This guideline covers identifying people who wish to donate their organs after their death. It offers advice on how to approach families and carers of people who are nearing the end of life and how to seek consent for organ donation. It aims to promote discussion of organ donation as part of end-of-life care and to increase the number of organs available for people waiting for a transplant.
In December 2016, a footnote on diagnosis of brain stem death in infants was added to recommendation 1.1.2. A footnote on the NHS Organ Donor Register was added to recommendation 1.1.9. An outdated research recommendation was removed.
This guideline includes recommendations on:
- identifying potential organ donors
- assessing best interests
- seeking consent
- approaching families and carers
- policies for identification, referral and consent
Who is it for?
- Healthcare professionals
- Organ donors and their families and carers
Is this guideline up to date?
We checked this guideline in December 2016. We found no new evidence that affects the recommendations in this guideline.

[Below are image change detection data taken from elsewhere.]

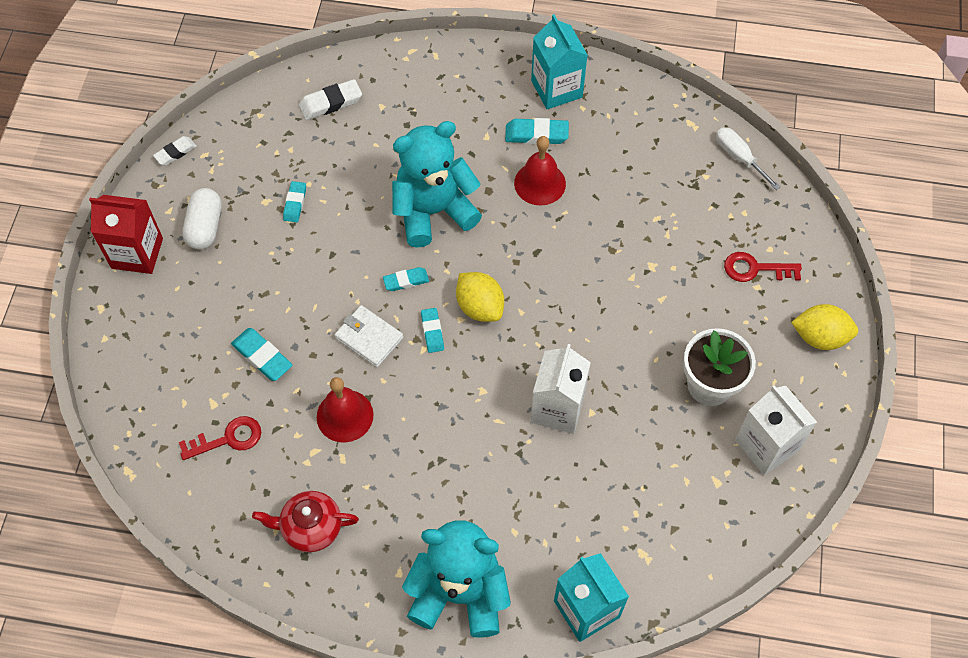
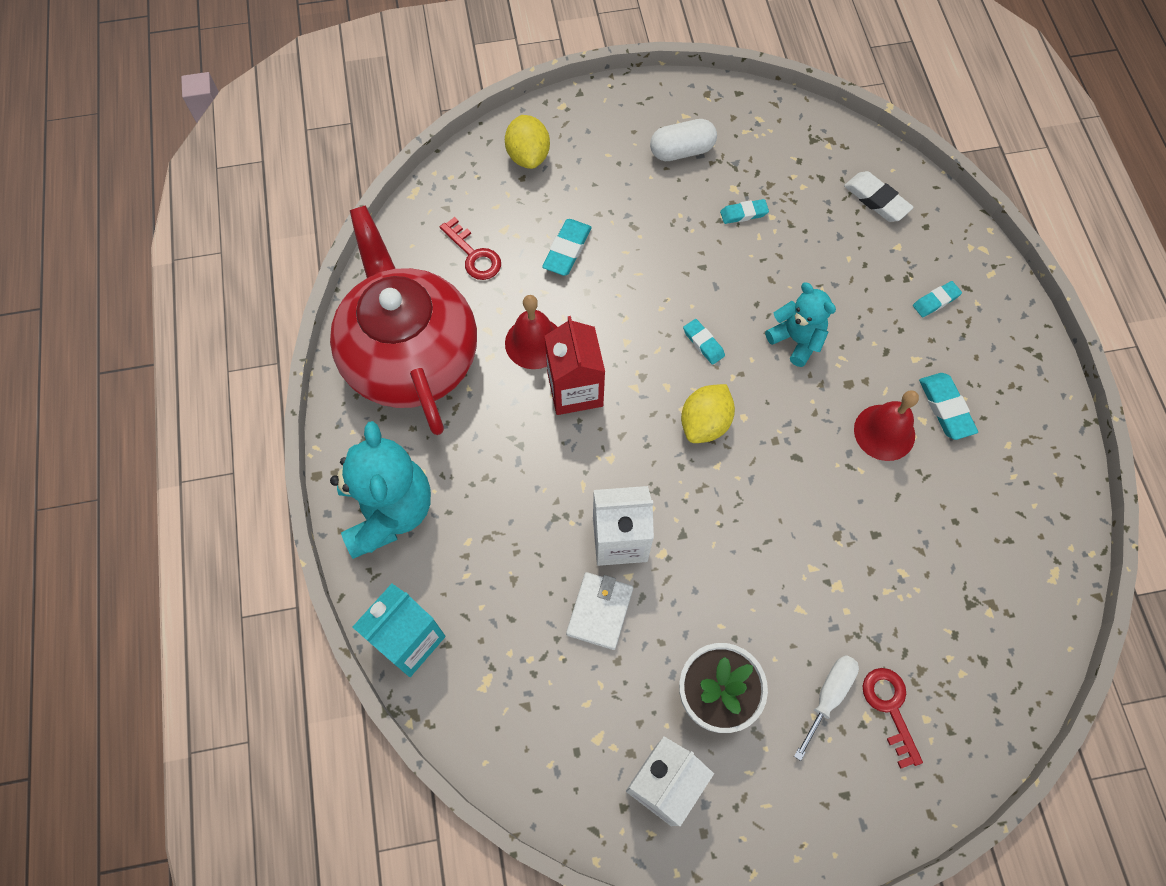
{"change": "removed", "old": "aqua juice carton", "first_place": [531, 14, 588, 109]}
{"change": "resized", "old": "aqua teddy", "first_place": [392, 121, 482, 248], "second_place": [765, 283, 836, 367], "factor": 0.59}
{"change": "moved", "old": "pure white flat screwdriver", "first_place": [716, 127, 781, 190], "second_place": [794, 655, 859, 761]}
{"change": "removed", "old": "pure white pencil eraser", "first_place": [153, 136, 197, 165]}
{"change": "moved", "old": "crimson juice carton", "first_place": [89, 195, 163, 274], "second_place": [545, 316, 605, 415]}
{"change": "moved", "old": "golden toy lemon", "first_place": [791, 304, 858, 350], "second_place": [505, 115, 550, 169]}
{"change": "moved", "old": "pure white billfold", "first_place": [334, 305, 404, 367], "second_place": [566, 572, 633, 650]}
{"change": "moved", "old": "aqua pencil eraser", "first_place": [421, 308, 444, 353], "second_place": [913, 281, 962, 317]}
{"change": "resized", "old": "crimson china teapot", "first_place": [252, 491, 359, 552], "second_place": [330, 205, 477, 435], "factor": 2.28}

Guideline development process
The recommendations in this guideline represent the view of NICE, arrived at after careful consideration of the evidence available. When exercising their judgement, professionals and practitioners are expected to take this guideline fully into account, alongside the individual needs, preferences and values of their patients or the people using their service. It is not mandatory to apply the recommendations, and the guideline does not override the responsibility to make decisions appropriate to the circumstances of the individual, in consultation with them and their families and carers or guardian.
All problems (adverse events) related to a medicine or medical device used for treatment or in a procedure should be reported to the Medicines and Healthcare products Regulatory Agency using the Yellow Card Scheme.
Local commissioners and providers of healthcare have a responsibility to enable the guideline to be applied when individual professionals and people using services wish to use it. They should do so in the context of local and national priorities for funding and developing services, and in light of their duties to have due regard to the need to eliminate unlawful discrimination, to advance equality of opportunity and to reduce health inequalities. Nothing in this guideline should be interpreted in a way that would be inconsistent with complying with those duties.
Commissioners and providers have a responsibility to promote an environmentally sustainable health and care system and should assess and reduce the environmental impact of implementing NICE recommendations wherever possible.